Public Chapter 860, a new law, simplifies the process for restoring voting rights to persons with past felony convictions who have completed their sentences. What was the country’s most confusing system, with six different procedures for restoration, has been streamlined into a single restoration process.

it still seems pretty complicated relative to other states, though. in minnesota, a former felon simply has to show up at the polls with some identification. here’s another flyer that breaks down the new simplified procedure:

A NEW TENNESSEE LAW MAKES IT EASIER TO GET YOUR RIGHT TO VOTE BACK
Just follow these easy steps:
1) Complete your sentence, including probation and parole
2) Pay court-ordered restitution, if any
3) Be current on all court-ordered child support obligations
4) Complete a Voter Registration form and submit it to the local Election Commission office
5) Obtain a Certificate of Restoration form from the local County Election office and have it completed by:
• An agent of the pardoning authority (probation or parole officer), or
• An agent or officer of the supervising or incarcerating authority (prison or jail), or
• An agent of the circuit/criminal court (clerk).
6) Submit the completed Certificate of Restoration to the local Election Commission office. If your application is approved, you will receive a Voters Registration card. If it is denied, you will receive a letter explaining why and explaining the steps you need to take to restore your right to vote. (Contact your local Election Commission Office if you have not received your registration card or a letter within a week.)

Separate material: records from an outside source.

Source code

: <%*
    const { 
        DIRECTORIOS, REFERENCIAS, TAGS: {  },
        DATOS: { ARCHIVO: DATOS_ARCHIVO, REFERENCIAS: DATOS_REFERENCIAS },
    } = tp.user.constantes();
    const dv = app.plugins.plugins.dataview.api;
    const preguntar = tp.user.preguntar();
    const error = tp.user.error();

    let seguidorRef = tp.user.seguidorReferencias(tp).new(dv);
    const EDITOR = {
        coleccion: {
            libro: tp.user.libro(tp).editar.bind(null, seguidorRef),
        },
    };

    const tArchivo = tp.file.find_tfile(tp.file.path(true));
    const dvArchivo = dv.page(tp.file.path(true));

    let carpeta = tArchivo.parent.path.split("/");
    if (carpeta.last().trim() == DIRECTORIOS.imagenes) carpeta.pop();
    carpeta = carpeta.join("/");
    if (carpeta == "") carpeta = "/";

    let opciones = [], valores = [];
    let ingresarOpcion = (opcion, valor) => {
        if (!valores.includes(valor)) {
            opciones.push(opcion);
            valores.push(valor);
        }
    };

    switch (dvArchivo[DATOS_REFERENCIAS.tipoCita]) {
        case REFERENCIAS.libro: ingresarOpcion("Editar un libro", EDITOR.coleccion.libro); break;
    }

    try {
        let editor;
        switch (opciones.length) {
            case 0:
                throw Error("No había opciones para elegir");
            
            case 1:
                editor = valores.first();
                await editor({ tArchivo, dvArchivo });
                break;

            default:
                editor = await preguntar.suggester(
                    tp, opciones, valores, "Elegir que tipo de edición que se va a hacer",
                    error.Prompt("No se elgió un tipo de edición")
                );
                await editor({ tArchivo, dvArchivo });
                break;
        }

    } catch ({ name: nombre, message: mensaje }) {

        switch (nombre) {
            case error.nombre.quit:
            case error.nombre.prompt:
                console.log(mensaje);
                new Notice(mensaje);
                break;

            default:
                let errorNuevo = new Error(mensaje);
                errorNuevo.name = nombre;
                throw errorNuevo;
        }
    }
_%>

NOTE: The Voters Registration and the Certificate of Restoration forms can be found at your local Election Commission Office or at the Tennessee Election Commission website (www.state.tn.us/sos/election).

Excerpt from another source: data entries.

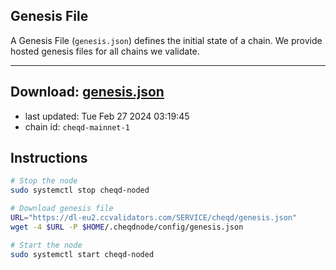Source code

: ## Genesis File
A Genesis File (`genesis.json`) defines the initial state of a chain. We provide hosted genesis files for all chains we validate.

---
**Download: [genesis.json](https://dl-eu2.ccvalidators.com/SERVICE/cheqd/genesis.json)**
---

- last updated: Tue Feb 27 2024 03:19:45
- chain id: `cheqd-mainnet-1`

## Instructions
```sh
# Stop the node
sudo systemctl stop cheqd-noded

# Download genesis file
URL="https://dl-eu2.ccvalidators.com/SERVICE/cheqd/genesis.json"
wget -4 $URL -P $HOME/.cheqdnode/config/genesis.json

# Start the node
sudo systemctl start cheqd-noded
```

Your right to vote can be restored when:
• Your sentence is complete, including probation and parole, or when you are no longer under the authority of the penal institution
• You have paid any applicable court-ordered restitution
• You are current on applicable child support payments
Most persons with felony convictions can have their right to vote restored. In some cases, convictions for certain crimes will prevent you from having your right to vote restored. These include:
• First-degree murder, aggravated rape, treason, and voter fraud (If convicted between July 1, 1986 and June 30, 1996)

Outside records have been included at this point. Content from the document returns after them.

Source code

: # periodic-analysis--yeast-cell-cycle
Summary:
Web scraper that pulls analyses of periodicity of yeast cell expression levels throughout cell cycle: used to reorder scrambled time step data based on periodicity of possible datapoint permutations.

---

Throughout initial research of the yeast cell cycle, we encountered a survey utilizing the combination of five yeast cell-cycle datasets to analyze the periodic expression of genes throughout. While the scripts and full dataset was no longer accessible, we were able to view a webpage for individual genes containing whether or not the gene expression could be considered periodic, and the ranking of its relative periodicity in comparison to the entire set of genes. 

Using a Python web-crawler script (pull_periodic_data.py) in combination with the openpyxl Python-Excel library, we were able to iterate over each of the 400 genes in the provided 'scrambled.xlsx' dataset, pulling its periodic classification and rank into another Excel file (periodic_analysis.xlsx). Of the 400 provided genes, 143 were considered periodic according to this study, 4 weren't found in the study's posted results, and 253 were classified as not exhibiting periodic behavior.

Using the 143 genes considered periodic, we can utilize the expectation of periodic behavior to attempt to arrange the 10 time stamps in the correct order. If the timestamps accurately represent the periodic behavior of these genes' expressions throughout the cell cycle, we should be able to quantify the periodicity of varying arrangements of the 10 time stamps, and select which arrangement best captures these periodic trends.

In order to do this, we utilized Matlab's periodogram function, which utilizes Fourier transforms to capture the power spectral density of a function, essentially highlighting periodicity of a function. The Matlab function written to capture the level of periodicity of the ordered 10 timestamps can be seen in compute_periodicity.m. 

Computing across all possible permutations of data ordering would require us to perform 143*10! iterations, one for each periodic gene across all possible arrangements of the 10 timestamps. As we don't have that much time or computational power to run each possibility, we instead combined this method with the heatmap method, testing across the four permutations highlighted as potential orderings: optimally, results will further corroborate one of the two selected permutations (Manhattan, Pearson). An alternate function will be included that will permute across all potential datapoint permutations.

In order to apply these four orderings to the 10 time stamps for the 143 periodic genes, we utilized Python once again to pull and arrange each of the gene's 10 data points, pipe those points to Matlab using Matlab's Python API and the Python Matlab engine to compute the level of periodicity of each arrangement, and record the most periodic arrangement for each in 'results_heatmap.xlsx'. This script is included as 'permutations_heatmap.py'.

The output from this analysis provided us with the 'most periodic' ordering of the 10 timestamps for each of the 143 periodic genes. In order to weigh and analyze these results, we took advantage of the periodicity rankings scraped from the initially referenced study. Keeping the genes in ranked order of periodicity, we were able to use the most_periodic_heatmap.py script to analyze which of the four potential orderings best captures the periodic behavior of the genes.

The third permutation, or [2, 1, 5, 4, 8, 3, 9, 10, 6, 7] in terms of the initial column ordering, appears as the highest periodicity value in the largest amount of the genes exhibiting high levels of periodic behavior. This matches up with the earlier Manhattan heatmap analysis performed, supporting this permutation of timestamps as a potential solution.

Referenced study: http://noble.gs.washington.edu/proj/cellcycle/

• Murder, rape, treason, and voter fraud (If convicted between July 1, 1996, and June 30, 2006)
• Murder, rape, treason, voter fraud, any violent sexual offense designated as a felony where the victim of the offense was a minor, and offenses against the administration of government (official misconduct) by elected or appointed officials (If convicted on or after July 1, 2006)

this procedure surely makes it easier for tennessee ex-felons to regain the vote. that said, i’m guessing that many will be deterred by the financial hurdles and administrative requirements. in most states, one’s rights are automatically restored after completion of sentence.